The entries below contain a stretch that opens with the line containing "right front paw: (287, 563)" and closes with the line containing "right back paw: (549, 564)"; set down that stretch exactly, both ends included, and nothing else.
● ● ● ● ● ● ●
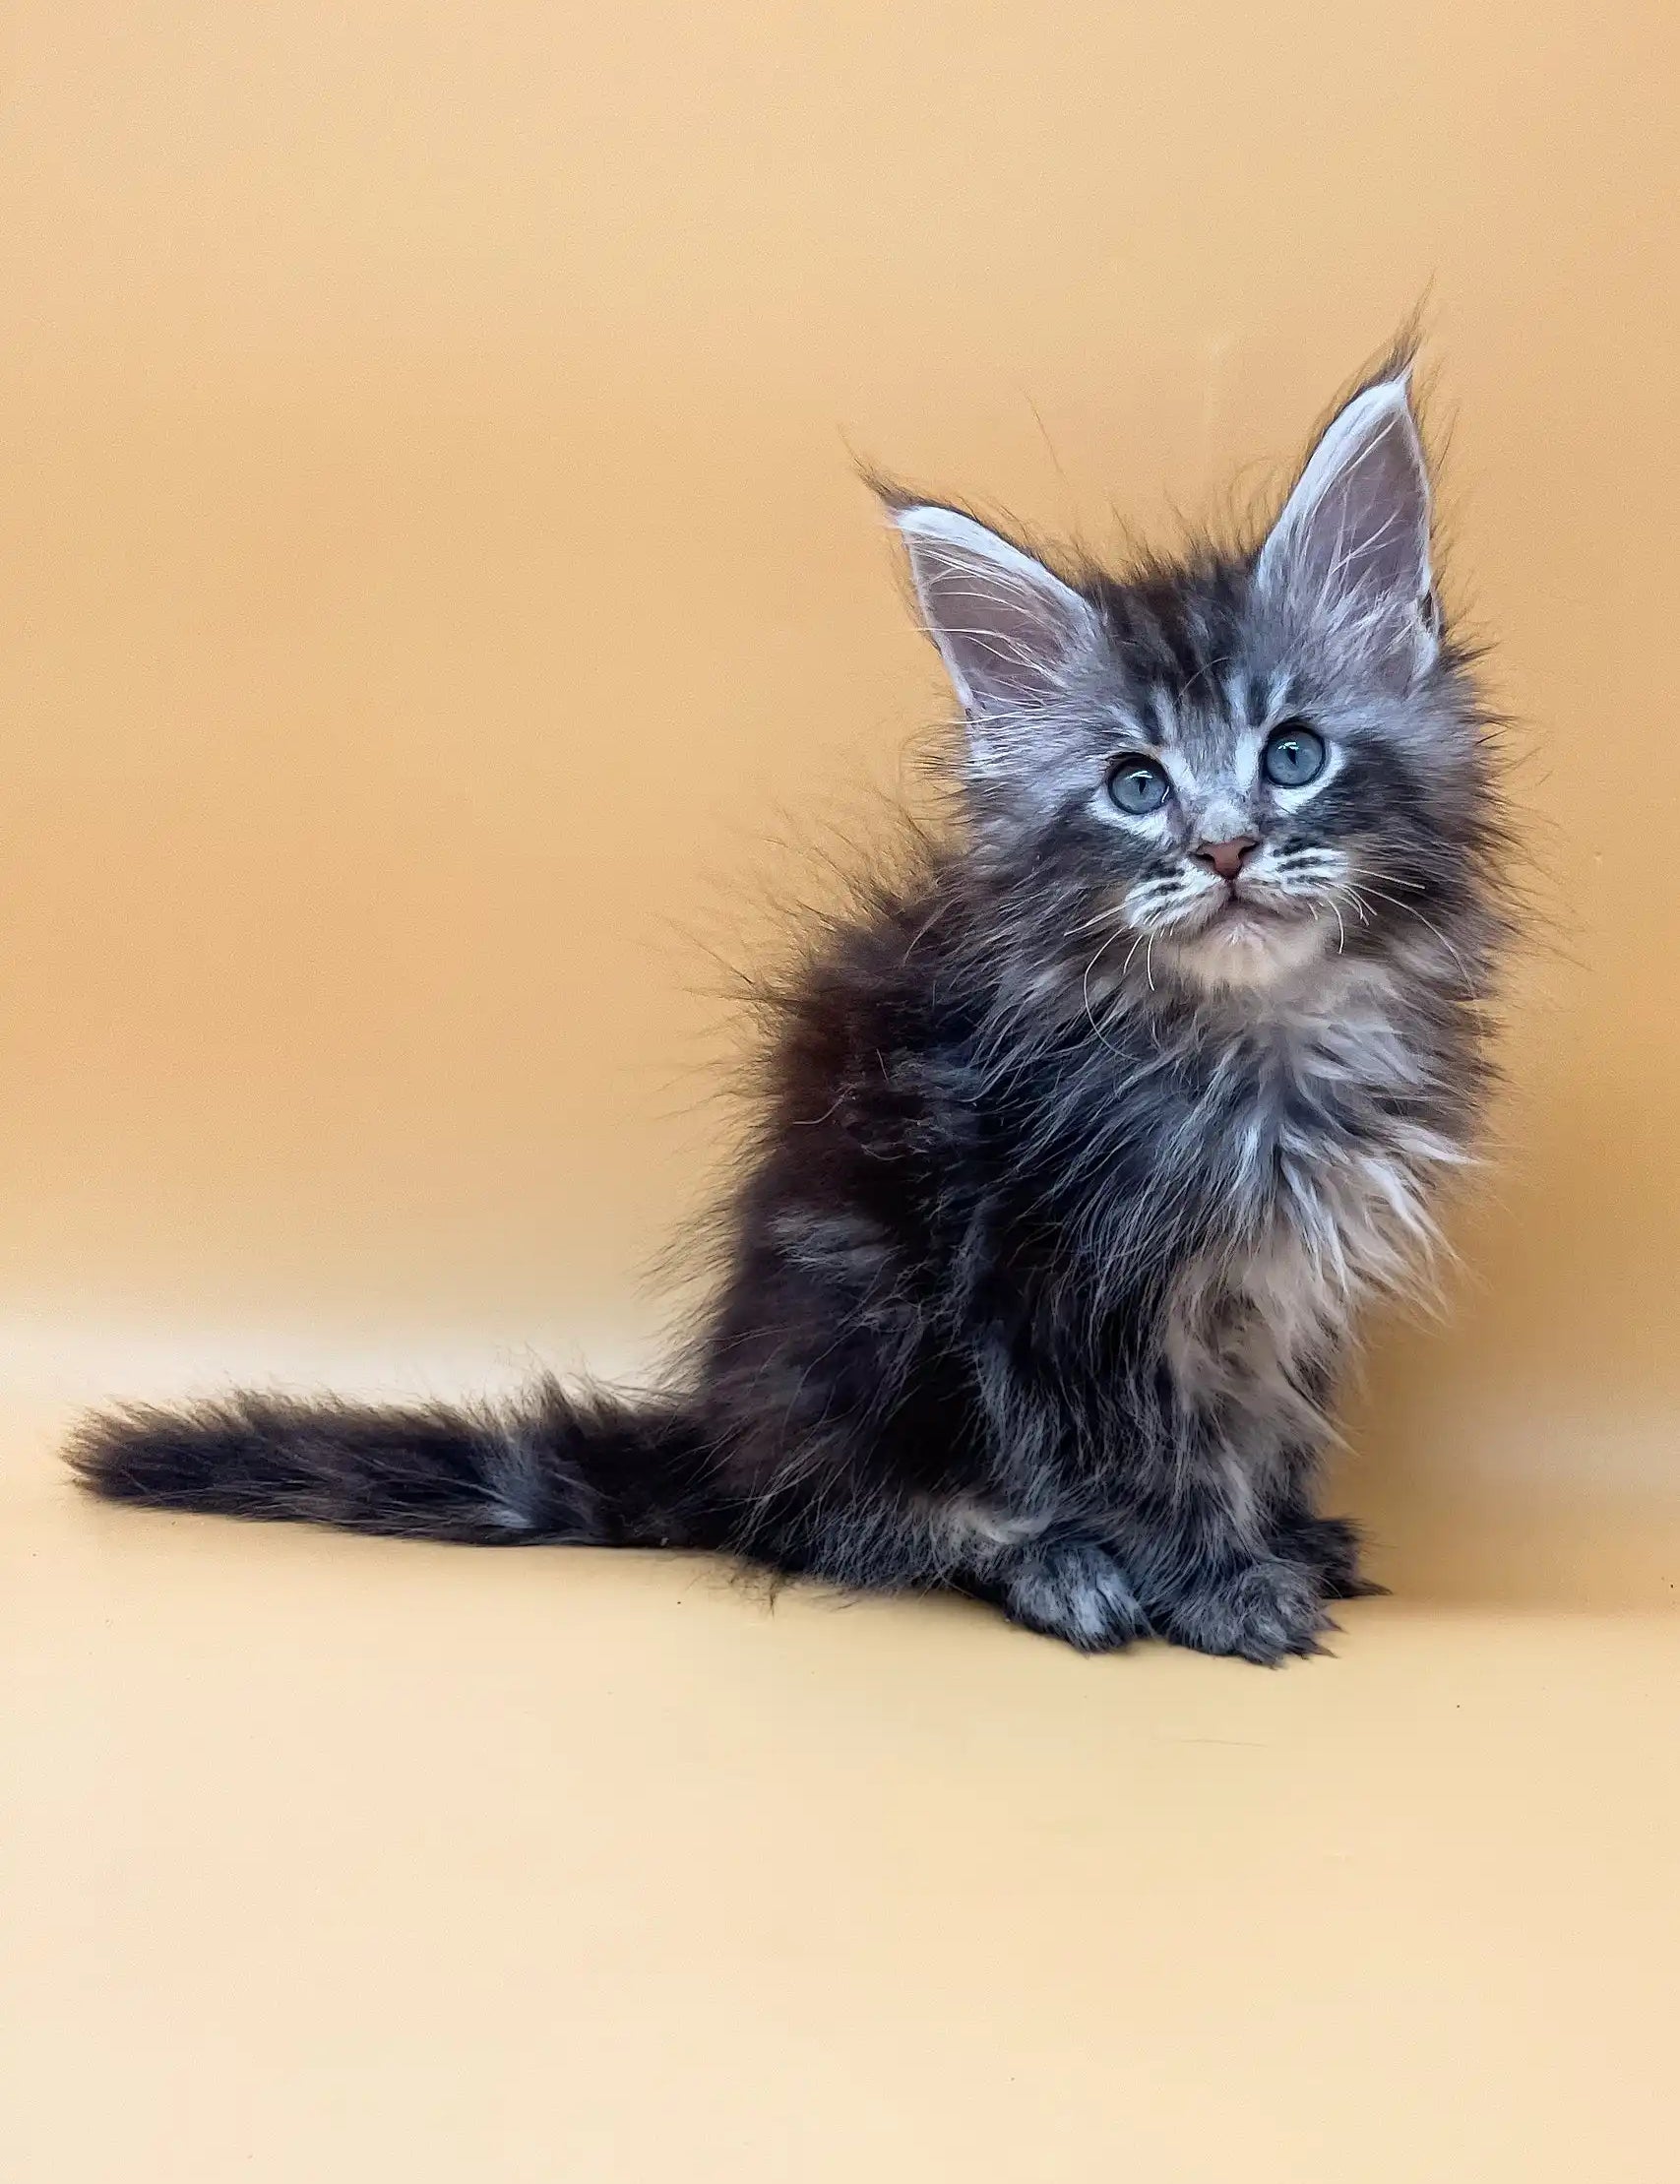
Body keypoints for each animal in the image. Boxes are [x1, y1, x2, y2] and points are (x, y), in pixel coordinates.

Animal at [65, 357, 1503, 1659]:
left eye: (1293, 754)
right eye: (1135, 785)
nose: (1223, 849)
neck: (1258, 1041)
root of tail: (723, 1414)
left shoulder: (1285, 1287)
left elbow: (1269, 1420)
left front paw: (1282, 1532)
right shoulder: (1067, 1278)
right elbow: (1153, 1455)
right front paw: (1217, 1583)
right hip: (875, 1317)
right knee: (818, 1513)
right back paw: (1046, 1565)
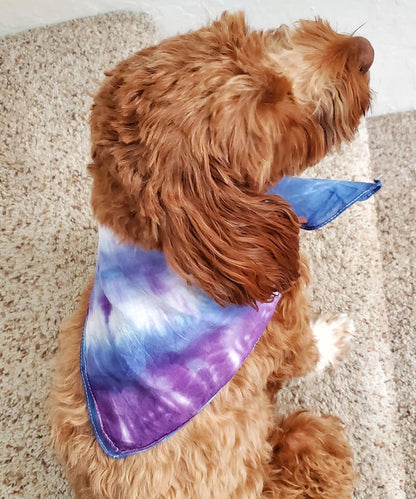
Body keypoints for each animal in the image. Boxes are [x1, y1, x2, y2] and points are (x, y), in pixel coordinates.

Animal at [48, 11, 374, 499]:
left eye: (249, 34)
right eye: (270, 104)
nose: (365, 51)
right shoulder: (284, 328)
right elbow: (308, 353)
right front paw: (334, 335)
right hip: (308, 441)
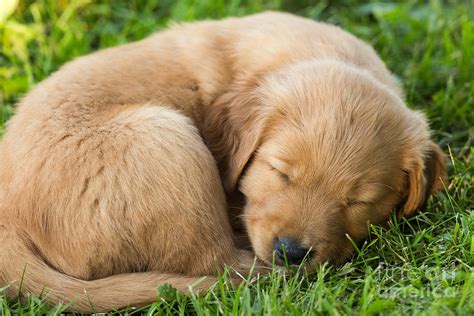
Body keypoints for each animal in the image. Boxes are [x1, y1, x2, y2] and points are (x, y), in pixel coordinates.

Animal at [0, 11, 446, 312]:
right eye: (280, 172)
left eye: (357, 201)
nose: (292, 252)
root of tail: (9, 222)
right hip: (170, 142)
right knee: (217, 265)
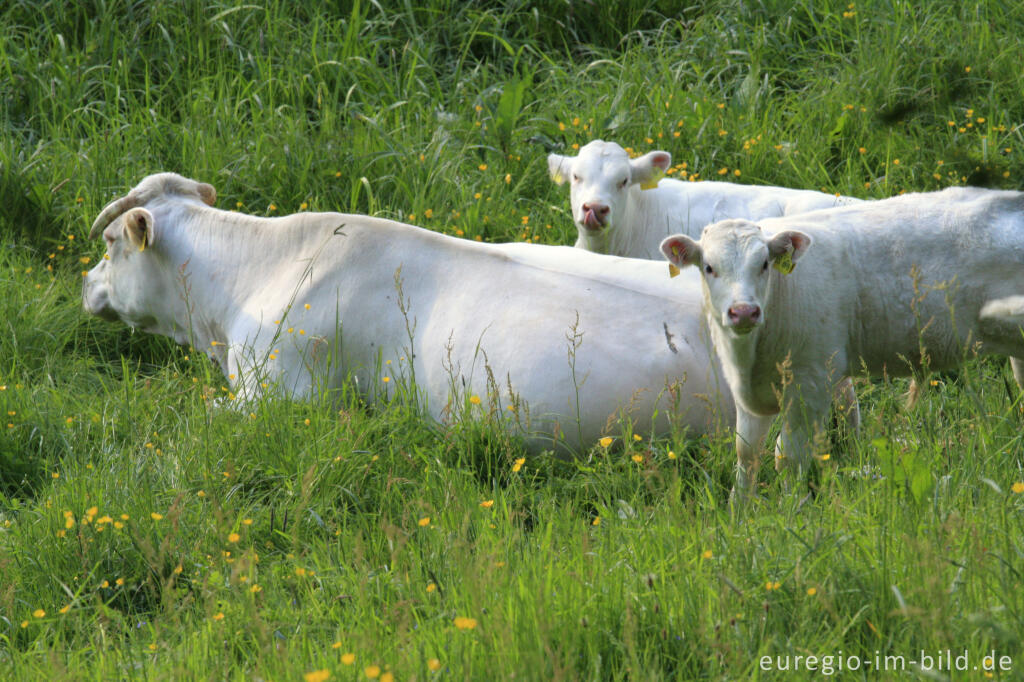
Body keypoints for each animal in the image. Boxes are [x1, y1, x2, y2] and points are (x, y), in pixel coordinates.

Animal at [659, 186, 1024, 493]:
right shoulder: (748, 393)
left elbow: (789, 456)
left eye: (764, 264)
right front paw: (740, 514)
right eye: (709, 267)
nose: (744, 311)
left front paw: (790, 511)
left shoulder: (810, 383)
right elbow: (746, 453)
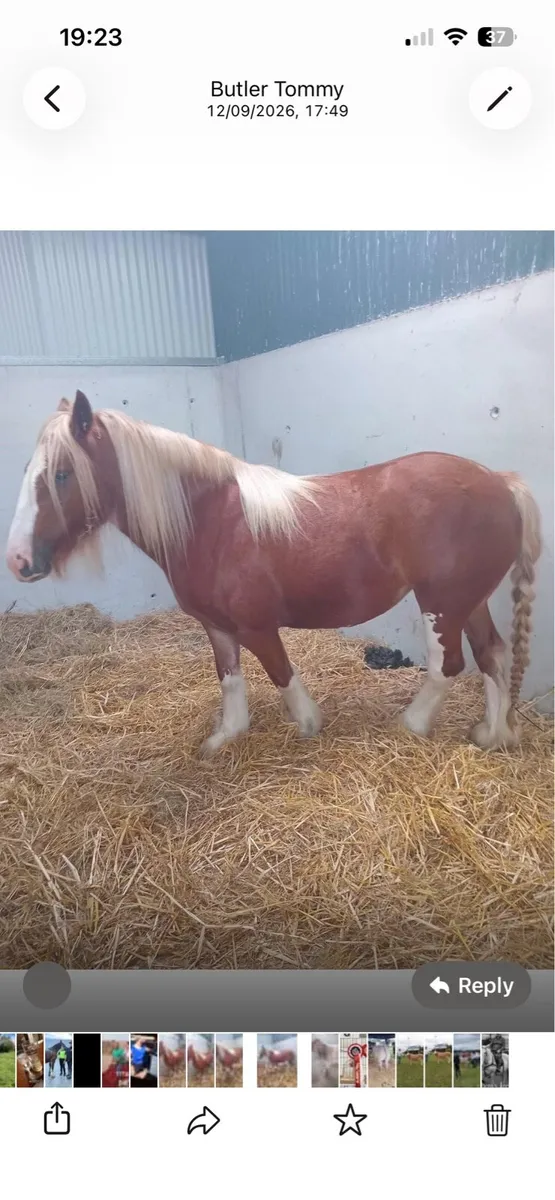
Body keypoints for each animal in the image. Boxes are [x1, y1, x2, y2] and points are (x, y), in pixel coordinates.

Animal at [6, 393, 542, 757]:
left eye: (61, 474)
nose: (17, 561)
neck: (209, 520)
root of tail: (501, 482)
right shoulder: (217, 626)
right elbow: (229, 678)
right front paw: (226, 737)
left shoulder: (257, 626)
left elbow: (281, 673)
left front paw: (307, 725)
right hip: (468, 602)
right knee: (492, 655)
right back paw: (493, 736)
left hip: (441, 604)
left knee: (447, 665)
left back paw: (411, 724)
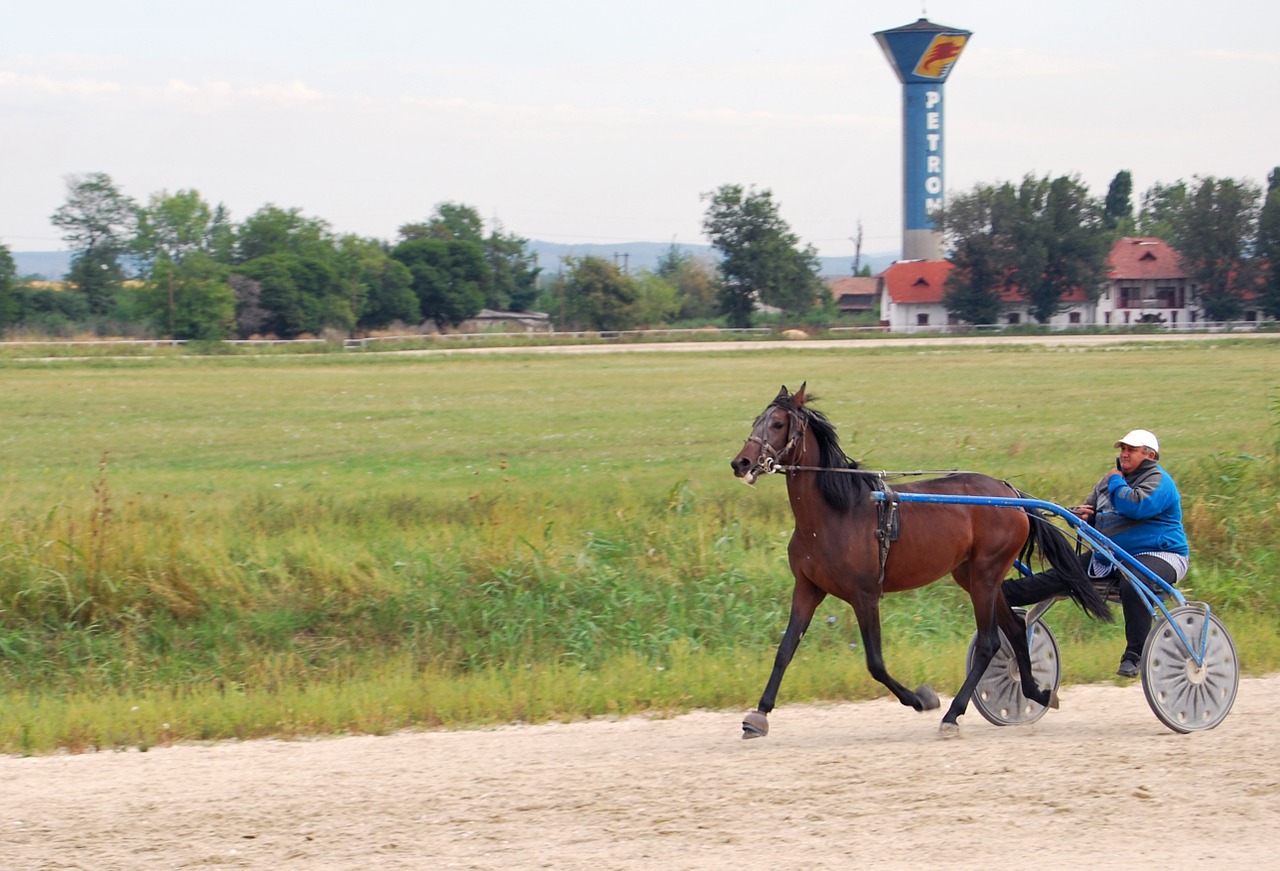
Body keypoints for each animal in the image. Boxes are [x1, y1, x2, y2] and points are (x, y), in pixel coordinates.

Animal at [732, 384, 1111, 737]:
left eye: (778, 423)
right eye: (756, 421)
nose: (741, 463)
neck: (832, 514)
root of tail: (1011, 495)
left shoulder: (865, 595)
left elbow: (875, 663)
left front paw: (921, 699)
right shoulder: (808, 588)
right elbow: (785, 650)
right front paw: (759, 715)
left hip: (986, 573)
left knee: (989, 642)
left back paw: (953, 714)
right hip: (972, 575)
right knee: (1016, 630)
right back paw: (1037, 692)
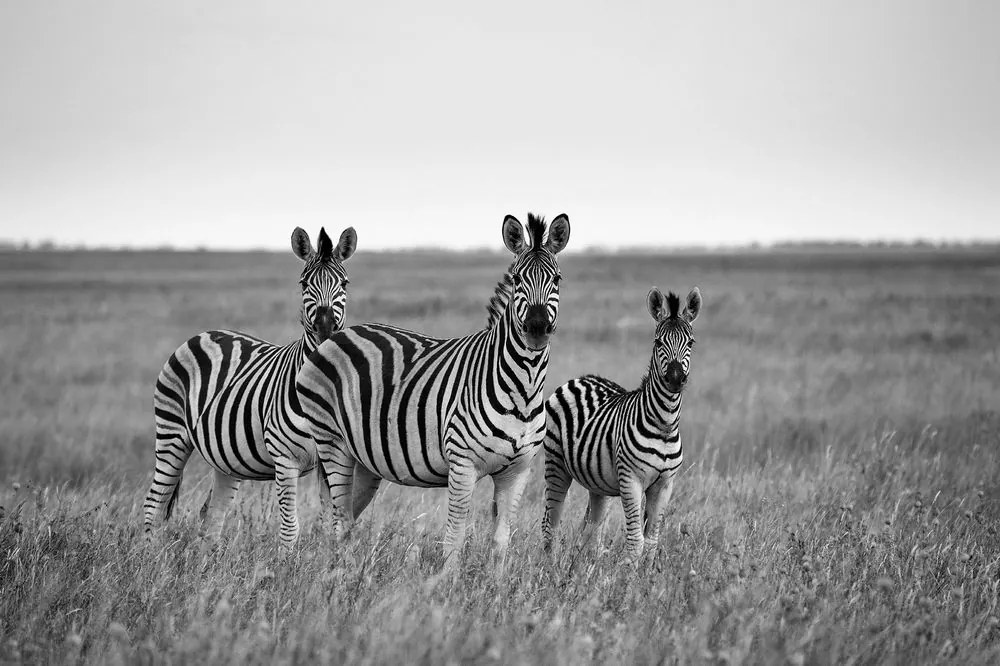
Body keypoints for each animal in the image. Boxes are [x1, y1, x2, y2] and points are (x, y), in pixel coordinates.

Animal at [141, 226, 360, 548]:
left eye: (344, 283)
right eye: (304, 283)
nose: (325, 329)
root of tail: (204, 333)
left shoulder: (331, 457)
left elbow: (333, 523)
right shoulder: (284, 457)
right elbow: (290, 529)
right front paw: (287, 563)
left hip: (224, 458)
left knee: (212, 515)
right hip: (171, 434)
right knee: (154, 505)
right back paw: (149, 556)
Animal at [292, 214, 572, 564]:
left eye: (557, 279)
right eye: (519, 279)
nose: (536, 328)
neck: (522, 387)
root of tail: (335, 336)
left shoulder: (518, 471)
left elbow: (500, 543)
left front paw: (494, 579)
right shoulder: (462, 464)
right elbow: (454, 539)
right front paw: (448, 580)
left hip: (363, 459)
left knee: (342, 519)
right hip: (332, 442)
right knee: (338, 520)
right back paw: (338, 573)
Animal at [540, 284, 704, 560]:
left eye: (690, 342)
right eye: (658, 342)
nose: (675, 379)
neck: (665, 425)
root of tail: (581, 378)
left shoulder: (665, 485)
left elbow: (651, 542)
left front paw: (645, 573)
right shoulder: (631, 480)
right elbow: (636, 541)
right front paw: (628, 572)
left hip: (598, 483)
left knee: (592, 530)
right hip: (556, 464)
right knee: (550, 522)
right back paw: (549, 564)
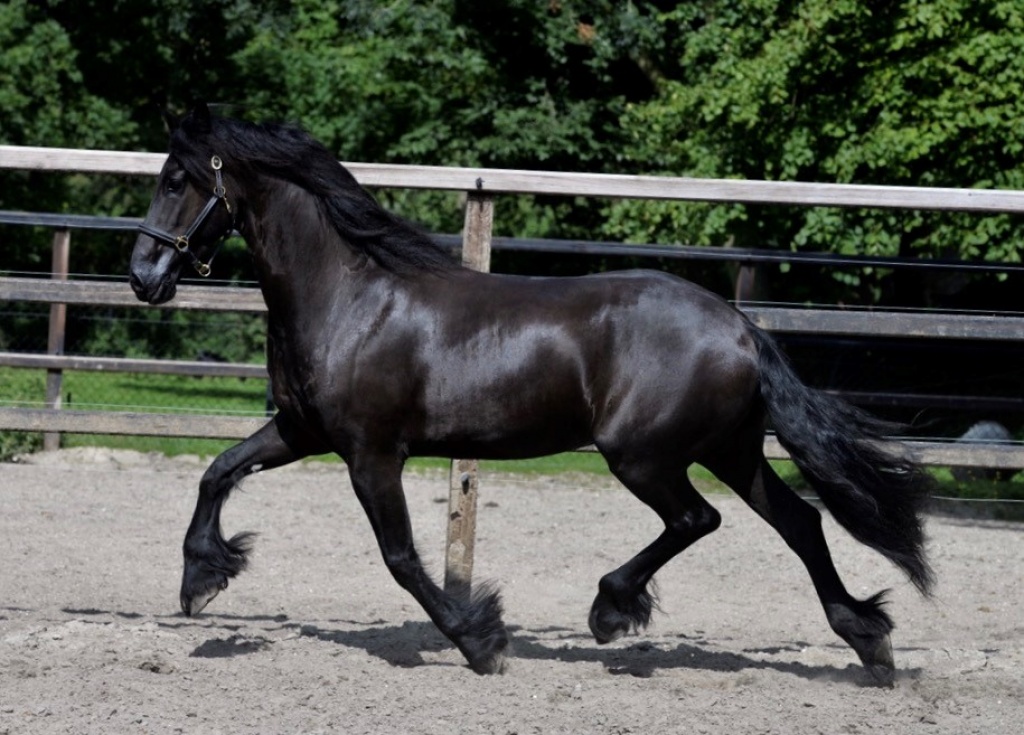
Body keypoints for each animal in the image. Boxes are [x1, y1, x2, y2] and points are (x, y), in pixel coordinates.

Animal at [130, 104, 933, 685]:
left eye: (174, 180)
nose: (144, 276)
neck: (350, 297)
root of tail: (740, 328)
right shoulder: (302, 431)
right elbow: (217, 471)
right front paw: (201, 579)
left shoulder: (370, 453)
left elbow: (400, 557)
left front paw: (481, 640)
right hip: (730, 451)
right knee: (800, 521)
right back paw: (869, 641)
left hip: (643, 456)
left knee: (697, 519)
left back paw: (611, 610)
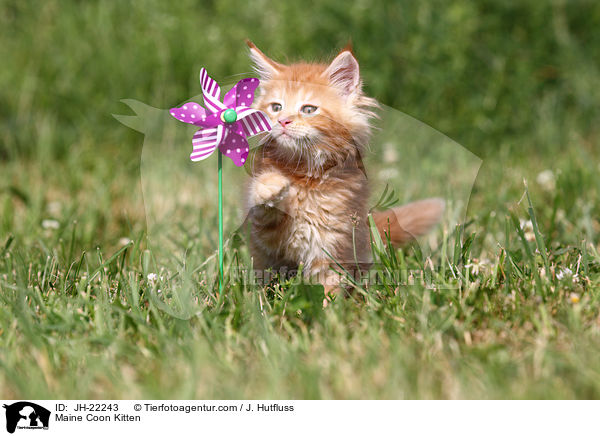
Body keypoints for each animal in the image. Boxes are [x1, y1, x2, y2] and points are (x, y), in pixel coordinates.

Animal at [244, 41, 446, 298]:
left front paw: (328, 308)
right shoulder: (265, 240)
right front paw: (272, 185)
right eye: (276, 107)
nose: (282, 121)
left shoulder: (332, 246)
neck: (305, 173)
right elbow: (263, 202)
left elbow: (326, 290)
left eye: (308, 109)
● ● ● ● ● ● ●
* ANSWER BOX:
right front paw: (287, 563)
left hip: (224, 458)
left knee: (212, 515)
right hip: (171, 434)
right knee: (154, 505)
right back paw: (149, 556)
Animal at [292, 214, 572, 564]:
left eye: (557, 279)
right eye: (519, 279)
nose: (536, 328)
neck: (522, 387)
root of tail: (335, 336)
left shoulder: (518, 471)
left elbow: (500, 543)
left front paw: (494, 579)
right shoulder: (462, 464)
right elbow: (454, 539)
right front paw: (448, 580)
left hip: (363, 459)
left knee: (342, 519)
right hip: (332, 442)
right knee: (338, 520)
right back paw: (338, 573)
Animal at [540, 284, 704, 560]:
left eye: (690, 342)
right eye: (658, 342)
nose: (675, 379)
neck: (665, 425)
root of tail: (581, 378)
left shoulder: (665, 485)
left elbow: (651, 542)
left front paw: (645, 573)
right shoulder: (631, 480)
right elbow: (636, 541)
right front paw: (628, 572)
left hip: (598, 483)
left knee: (592, 530)
right hip: (556, 464)
right knee: (550, 522)
right back paw: (549, 564)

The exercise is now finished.